国連の一部の決議の他にも、各国は「核によるテロリズムの行為の防止に関する国際条約」や「核物質の防護に関する条約」といった一連の国際条約に調印し、少しずつ執行段階を進めている。

 清華大学の李彬教授は取材に対し、「ポスト核サミットの時代は核の安全保障プロセスを継続して進めていく上で、いくつかの問題に直面するだろう。現在、国際的なレベルでの制度構築には主に関連機関と国際法が含まれている。
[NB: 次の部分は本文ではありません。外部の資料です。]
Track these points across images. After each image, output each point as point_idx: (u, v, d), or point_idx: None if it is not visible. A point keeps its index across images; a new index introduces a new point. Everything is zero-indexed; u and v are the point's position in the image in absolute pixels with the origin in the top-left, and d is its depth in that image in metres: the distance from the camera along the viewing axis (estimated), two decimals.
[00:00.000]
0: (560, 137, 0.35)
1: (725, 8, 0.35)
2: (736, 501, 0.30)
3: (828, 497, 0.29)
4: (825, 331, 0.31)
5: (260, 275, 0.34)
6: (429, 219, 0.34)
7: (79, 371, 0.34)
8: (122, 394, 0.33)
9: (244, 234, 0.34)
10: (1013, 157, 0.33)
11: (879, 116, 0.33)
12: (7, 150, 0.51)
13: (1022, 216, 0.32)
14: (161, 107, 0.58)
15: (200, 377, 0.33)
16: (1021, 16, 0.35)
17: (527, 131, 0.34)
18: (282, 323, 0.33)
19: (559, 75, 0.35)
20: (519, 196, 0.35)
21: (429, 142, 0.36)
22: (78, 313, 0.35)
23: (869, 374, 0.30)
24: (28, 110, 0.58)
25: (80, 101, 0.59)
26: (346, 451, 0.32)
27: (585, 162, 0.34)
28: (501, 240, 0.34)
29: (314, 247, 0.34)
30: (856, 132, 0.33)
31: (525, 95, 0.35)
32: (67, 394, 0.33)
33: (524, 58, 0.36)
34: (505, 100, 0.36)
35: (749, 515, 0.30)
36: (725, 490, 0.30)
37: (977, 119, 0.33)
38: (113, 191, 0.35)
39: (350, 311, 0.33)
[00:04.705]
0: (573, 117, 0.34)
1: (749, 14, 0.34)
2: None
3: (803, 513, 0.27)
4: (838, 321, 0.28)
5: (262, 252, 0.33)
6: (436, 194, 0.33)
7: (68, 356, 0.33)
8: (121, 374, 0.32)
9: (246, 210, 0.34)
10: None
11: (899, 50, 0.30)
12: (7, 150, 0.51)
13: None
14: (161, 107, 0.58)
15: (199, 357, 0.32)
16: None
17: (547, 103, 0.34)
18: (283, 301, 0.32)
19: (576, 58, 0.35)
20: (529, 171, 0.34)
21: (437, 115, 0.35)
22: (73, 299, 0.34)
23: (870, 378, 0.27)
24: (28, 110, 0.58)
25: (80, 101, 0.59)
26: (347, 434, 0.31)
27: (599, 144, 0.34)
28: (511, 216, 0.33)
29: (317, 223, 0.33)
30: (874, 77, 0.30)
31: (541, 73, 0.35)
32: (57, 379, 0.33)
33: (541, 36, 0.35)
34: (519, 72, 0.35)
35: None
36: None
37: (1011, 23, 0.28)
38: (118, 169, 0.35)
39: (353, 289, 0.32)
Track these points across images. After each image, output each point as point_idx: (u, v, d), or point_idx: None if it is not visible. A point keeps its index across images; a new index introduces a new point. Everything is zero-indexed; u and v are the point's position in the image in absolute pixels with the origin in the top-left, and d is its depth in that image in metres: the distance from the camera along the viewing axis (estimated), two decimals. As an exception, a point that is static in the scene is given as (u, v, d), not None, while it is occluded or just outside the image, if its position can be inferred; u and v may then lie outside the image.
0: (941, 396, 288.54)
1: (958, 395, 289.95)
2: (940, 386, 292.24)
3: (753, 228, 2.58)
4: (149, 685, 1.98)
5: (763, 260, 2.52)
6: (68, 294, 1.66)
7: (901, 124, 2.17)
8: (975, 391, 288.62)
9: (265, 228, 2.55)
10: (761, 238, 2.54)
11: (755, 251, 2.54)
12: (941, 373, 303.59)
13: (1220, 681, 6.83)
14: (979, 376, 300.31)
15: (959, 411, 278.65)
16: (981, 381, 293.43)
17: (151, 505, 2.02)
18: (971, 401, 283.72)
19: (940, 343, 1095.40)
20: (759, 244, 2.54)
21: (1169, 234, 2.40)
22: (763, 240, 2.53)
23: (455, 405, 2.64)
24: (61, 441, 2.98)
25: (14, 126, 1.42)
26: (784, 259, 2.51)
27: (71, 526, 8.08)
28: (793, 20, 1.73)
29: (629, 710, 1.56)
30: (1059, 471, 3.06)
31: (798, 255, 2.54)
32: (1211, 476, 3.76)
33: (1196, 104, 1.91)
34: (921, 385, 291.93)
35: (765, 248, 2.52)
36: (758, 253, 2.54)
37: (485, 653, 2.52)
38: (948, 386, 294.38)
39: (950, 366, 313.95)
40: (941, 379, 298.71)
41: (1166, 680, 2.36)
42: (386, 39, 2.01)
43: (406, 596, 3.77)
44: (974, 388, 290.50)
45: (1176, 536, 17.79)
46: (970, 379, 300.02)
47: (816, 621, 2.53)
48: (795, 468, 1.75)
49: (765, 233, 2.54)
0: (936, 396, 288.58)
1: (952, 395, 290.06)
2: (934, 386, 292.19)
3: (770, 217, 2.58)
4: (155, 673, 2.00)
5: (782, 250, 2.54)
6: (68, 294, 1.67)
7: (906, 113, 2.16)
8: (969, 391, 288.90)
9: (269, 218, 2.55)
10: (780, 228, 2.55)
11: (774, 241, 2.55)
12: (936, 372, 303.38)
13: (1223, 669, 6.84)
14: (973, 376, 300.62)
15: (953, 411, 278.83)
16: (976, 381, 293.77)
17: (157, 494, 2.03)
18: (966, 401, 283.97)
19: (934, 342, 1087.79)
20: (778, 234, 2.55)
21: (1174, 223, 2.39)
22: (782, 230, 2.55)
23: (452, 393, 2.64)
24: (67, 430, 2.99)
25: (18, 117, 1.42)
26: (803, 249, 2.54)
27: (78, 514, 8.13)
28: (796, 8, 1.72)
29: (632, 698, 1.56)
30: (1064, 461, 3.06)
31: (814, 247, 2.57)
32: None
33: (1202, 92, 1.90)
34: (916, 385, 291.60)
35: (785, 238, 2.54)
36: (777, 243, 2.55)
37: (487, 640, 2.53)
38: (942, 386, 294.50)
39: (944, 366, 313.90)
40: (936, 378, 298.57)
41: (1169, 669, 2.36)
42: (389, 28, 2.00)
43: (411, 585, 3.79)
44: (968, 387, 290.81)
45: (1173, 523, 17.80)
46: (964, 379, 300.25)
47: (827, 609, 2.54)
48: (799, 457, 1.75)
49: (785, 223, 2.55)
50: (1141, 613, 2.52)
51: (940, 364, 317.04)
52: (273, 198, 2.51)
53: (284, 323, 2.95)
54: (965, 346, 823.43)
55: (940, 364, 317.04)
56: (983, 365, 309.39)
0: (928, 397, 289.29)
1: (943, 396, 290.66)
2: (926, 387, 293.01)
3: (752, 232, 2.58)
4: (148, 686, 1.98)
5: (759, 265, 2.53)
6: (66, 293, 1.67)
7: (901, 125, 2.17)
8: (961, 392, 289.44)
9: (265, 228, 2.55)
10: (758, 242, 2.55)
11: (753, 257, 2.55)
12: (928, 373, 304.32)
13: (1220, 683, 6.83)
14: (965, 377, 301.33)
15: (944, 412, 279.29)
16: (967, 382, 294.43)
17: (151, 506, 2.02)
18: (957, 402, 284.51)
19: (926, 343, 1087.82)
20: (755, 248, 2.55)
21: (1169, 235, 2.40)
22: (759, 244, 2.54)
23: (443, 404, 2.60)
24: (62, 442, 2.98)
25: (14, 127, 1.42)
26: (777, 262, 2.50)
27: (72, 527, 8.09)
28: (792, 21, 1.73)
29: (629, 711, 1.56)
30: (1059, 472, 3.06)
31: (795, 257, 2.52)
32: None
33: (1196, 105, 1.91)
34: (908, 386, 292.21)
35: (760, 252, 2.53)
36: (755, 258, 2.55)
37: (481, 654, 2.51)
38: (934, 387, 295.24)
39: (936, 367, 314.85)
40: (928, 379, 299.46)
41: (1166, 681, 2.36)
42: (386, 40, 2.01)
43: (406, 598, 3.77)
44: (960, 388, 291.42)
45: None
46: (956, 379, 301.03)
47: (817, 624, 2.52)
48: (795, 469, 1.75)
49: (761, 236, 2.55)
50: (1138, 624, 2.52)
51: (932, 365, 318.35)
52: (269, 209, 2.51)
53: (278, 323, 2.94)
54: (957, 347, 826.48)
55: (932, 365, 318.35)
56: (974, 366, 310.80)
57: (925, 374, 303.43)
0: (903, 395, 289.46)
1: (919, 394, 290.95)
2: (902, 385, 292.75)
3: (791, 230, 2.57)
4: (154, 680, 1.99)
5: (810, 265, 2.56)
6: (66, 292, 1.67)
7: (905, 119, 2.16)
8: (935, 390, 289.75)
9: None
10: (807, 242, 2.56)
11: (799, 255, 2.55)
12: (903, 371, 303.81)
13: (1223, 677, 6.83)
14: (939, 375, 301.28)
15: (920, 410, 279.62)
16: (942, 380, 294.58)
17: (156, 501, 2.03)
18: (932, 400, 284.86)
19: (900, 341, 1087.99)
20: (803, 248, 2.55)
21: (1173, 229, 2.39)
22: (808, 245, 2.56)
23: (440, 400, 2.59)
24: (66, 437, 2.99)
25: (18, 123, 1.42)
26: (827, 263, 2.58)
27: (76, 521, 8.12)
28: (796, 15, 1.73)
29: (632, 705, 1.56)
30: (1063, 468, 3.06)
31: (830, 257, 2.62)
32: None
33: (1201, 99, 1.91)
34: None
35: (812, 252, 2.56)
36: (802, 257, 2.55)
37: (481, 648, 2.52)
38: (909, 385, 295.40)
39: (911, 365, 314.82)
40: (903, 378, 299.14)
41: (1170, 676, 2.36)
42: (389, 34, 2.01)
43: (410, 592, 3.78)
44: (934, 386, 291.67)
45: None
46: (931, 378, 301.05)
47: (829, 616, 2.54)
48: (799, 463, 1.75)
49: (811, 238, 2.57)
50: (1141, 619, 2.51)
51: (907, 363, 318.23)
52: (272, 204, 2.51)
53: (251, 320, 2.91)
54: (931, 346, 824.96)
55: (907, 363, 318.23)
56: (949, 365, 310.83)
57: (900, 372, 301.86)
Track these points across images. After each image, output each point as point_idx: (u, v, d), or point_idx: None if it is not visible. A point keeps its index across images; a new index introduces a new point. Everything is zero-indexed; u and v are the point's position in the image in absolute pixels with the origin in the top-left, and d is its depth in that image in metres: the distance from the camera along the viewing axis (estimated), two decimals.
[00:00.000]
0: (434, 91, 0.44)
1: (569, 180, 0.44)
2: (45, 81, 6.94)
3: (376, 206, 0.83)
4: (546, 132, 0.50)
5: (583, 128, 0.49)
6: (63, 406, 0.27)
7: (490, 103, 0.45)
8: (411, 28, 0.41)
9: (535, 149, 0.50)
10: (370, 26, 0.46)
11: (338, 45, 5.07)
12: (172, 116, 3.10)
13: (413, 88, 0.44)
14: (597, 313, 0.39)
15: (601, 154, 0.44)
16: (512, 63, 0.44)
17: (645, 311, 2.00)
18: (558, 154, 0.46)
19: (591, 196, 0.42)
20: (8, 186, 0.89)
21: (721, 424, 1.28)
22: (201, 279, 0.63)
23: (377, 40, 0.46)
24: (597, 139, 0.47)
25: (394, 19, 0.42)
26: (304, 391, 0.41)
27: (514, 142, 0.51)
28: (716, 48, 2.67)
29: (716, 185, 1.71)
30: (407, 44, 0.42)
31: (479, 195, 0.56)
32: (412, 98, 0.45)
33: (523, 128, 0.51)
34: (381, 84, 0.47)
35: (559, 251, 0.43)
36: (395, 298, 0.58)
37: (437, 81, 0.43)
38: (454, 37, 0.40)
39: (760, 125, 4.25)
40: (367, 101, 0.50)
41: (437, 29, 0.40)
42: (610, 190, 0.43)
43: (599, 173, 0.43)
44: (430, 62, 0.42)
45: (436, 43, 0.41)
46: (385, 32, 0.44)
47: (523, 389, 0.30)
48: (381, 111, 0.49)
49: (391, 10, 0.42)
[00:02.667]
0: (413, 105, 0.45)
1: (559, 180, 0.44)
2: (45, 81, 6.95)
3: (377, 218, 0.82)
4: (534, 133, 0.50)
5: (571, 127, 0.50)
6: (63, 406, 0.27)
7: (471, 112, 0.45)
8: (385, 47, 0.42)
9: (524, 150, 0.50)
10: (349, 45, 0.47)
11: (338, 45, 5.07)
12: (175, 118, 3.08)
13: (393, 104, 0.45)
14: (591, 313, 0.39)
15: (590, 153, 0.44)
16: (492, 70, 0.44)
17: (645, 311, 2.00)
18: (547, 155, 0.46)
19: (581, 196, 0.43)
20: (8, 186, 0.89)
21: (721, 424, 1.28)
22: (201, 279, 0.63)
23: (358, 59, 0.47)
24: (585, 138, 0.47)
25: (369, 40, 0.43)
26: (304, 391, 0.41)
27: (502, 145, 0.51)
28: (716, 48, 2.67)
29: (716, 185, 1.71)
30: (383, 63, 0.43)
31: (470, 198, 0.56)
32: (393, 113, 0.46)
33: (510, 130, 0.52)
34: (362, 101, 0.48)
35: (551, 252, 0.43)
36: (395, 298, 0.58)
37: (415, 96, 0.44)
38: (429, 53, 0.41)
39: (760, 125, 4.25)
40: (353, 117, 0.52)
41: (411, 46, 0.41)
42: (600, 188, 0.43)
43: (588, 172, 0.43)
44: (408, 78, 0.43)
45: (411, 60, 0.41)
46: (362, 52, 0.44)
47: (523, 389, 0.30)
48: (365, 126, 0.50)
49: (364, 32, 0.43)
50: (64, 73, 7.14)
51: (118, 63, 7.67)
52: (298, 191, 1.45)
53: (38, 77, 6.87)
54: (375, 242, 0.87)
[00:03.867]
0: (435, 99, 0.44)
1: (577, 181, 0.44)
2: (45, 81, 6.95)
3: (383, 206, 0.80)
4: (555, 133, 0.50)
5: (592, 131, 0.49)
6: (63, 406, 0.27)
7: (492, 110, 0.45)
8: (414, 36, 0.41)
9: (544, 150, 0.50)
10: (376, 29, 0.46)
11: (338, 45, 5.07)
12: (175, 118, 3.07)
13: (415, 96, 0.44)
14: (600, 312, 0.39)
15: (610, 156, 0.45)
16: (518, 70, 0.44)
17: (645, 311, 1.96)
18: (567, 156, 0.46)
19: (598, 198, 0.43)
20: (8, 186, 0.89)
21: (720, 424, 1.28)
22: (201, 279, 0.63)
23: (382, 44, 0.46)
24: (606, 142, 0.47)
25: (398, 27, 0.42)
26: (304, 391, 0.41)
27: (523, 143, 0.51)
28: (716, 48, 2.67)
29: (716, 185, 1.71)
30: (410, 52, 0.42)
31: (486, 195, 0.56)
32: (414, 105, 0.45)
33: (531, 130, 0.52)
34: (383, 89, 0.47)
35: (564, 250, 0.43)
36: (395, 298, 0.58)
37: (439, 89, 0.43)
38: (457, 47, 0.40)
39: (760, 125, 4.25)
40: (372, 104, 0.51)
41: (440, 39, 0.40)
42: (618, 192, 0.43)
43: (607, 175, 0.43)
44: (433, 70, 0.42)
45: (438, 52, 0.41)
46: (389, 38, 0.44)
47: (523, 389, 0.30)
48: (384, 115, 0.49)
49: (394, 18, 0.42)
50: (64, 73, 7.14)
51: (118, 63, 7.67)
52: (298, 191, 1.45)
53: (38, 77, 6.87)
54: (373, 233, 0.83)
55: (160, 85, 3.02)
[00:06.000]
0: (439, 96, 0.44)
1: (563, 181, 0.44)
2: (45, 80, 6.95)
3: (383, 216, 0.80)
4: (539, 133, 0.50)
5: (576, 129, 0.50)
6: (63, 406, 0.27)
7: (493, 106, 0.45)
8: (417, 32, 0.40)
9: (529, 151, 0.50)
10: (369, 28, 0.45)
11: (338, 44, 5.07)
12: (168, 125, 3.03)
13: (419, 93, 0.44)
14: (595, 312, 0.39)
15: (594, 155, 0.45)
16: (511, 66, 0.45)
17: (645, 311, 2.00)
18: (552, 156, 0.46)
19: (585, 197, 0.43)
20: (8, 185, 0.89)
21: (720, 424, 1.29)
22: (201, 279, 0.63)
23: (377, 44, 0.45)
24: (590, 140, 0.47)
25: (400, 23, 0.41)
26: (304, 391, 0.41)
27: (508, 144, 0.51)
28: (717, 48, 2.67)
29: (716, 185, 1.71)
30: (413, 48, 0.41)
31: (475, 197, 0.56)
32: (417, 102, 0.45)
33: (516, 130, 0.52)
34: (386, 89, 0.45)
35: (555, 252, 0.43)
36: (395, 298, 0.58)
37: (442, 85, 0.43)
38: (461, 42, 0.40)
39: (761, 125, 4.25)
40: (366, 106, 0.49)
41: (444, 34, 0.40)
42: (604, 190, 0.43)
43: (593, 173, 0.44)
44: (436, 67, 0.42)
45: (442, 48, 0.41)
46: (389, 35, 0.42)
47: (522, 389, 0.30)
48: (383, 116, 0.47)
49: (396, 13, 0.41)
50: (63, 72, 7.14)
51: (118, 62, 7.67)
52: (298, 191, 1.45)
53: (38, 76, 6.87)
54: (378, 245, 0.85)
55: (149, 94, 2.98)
各国が国際原子力機関に協力するか否か、必要な資金と技術面でのサポートが提供されるかどうか、国連安保理会議の決議を執行できるか否か、関連国際法の公約を迅速に執行できるか否か、など各種問題については、いずれも国際社会のより多くの努力が必要となる」と語った。

 また国際社会があまねく注目している問題は、核大国である中国が、今後の国際社会における核安全保障に対してさらに大きな役割を発揮していくか否かという点だ。樊主任は「中国は益々積極的に核の安全保障にかかわっていくことが予想され、主導者の一人となる可能性も考えられる。国内において、中国は核安全保障分野で優れた安全記録を保持しており、それ自体が世界の核安全保障に対する重要な貢献と言える。また国際社会にとっては中国と米国は核安全保障モデルセンターを共同で構築し、将来的にアジア太平洋および全世界エリアで核安全保障に関する国際的な交流や協力、教育トレーニングや新興技術の研究開発や展示を展開させることに力を注ぎ続けるだろう。中国はまたその他の国々に技術上のサポートを提供することも可能だ。例えば中国は現在ガーナで高濃縮ウランの使用を減少させるための改造研究支援を行っている。このほかにも中国は周辺地域の核物質の不法取引を取り締まっているほか、関連諸国との協力についても現在展開中だ」と語った。